Brief:
Print, in exact form, the lines below from the one containing "no significant positivity" through the one containing "endometrial adenocarcinoma stained", and omit all others.

*** Provided data ***

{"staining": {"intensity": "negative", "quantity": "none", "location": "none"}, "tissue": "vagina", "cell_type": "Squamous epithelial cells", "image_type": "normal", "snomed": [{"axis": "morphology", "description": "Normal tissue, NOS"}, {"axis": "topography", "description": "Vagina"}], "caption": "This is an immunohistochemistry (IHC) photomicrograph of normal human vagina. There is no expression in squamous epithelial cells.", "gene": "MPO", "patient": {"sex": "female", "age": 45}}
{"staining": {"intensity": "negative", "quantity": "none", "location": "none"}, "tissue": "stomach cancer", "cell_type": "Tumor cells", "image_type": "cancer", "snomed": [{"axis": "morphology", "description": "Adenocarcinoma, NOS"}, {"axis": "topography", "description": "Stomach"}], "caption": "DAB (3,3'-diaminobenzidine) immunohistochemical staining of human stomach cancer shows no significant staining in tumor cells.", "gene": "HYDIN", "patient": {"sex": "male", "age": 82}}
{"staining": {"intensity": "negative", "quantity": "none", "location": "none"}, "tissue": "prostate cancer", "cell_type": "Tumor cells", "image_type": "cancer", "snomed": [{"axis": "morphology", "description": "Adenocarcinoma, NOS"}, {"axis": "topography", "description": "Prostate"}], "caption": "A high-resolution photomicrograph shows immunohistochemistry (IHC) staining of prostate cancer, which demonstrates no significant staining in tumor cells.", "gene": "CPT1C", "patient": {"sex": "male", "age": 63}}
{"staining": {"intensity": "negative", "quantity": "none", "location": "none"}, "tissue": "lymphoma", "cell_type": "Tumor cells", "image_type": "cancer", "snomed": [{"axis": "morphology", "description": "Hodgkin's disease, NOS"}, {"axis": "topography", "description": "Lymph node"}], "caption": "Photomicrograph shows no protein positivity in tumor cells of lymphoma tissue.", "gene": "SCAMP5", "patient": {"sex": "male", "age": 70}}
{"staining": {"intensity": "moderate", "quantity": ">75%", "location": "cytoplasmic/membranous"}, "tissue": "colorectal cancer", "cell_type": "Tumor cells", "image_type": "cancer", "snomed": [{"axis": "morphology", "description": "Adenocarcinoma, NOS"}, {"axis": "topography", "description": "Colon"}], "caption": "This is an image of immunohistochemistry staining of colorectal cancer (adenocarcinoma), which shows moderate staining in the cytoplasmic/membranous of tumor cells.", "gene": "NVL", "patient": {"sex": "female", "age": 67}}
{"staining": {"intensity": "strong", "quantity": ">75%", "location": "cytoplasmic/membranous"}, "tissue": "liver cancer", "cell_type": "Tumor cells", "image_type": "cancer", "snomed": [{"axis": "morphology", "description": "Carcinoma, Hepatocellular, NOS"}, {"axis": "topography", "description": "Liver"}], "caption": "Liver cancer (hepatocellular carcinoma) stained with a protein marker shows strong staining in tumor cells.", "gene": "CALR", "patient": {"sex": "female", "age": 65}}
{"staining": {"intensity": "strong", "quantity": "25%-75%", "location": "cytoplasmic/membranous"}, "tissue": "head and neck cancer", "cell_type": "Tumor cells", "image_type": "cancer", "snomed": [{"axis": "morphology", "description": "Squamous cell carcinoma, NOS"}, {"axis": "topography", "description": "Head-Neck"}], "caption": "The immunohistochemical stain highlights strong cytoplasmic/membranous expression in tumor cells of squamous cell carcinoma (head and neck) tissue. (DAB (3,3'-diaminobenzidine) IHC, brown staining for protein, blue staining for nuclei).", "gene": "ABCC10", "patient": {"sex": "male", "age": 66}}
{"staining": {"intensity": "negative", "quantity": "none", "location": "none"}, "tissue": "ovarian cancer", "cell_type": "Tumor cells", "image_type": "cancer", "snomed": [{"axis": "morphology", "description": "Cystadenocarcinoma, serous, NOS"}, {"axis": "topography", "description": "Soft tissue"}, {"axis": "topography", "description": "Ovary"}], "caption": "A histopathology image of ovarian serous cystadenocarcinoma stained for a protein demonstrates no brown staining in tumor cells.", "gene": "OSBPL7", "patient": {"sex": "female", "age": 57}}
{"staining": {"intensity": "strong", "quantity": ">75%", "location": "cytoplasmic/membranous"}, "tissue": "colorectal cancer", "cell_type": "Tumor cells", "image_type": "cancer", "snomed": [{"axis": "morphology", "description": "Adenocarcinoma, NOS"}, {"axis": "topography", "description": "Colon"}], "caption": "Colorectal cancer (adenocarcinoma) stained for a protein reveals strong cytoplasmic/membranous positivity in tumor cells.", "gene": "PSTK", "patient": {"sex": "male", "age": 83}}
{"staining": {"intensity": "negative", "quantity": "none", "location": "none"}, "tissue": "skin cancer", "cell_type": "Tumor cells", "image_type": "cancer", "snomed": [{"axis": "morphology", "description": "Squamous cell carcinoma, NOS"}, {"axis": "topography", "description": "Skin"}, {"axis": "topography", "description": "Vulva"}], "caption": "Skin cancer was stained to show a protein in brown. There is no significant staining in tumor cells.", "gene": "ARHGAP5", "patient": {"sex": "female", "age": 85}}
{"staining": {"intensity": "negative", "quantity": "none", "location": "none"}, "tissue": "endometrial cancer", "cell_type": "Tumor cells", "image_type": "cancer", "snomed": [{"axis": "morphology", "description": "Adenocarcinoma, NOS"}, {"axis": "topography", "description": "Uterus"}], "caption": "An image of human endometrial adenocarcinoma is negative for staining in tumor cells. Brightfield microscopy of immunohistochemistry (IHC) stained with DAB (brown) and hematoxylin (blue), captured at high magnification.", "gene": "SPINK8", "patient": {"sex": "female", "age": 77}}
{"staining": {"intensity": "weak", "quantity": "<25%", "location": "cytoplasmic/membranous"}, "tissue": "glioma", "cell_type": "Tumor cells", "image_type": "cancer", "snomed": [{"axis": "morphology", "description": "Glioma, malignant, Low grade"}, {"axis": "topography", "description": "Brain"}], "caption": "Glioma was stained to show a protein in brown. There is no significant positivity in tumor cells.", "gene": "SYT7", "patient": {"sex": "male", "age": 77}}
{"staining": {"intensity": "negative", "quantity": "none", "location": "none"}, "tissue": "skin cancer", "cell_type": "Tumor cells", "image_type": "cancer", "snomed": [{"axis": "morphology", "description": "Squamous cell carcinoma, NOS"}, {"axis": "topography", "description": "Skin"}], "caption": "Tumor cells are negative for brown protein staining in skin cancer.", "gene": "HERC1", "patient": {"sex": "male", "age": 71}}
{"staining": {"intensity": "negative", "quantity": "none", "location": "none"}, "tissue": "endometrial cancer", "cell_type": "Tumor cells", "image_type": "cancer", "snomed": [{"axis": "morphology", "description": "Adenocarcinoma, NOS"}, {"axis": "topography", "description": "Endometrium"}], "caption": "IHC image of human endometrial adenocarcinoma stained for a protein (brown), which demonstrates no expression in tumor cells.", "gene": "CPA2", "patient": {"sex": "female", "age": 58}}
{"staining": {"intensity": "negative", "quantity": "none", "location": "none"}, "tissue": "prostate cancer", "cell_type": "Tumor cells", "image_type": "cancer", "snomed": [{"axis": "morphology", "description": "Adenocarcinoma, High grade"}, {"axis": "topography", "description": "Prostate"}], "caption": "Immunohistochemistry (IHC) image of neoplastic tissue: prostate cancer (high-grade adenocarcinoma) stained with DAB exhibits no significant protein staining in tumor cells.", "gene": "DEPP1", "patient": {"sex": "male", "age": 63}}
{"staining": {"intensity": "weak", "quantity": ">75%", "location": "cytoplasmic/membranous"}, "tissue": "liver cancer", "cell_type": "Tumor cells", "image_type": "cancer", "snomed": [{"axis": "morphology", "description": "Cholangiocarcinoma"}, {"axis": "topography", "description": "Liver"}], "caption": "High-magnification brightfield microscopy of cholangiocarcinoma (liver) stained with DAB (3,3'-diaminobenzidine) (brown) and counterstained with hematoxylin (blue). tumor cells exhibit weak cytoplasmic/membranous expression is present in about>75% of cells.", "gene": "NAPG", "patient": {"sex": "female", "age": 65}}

*** End of Provided data ***

Solved exercise:
{"staining": {"intensity": "weak", "quantity": "<25%", "location": "cytoplasmic/membranous"}, "tissue": "glioma", "cell_type": "Tumor cells", "image_type": "cancer", "snomed": [{"axis": "morphology", "description": "Glioma, malignant, Low grade"}, {"axis": "topography", "description": "Brain"}], "caption": "Glioma was stained to show a protein in brown. There is no significant positivity in tumor cells.", "gene": "SYT7", "patient": {"sex": "male", "age": 77}}
{"staining": {"intensity": "negative", "quantity": "none", "location": "none"}, "tissue": "skin cancer", "cell_type": "Tumor cells", "image_type": "cancer", "snomed": [{"axis": "morphology", "description": "Squamous cell carcinoma, NOS"}, {"axis": "topography", "description": "Skin"}], "caption": "Tumor cells are negative for brown protein staining in skin cancer.", "gene": "HERC1", "patient": {"sex": "male", "age": 71}}
{"staining": {"intensity": "negative", "quantity": "none", "location": "none"}, "tissue": "endometrial cancer", "cell_type": "Tumor cells", "image_type": "cancer", "snomed": [{"axis": "morphology", "description": "Adenocarcinoma, NOS"}, {"axis": "topography", "description": "Endometrium"}], "caption": "IHC image of human endometrial adenocarcinoma stained for a protein (brown), which demonstrates no expression in tumor cells.", "gene": "CPA2", "patient": {"sex": "female", "age": 58}}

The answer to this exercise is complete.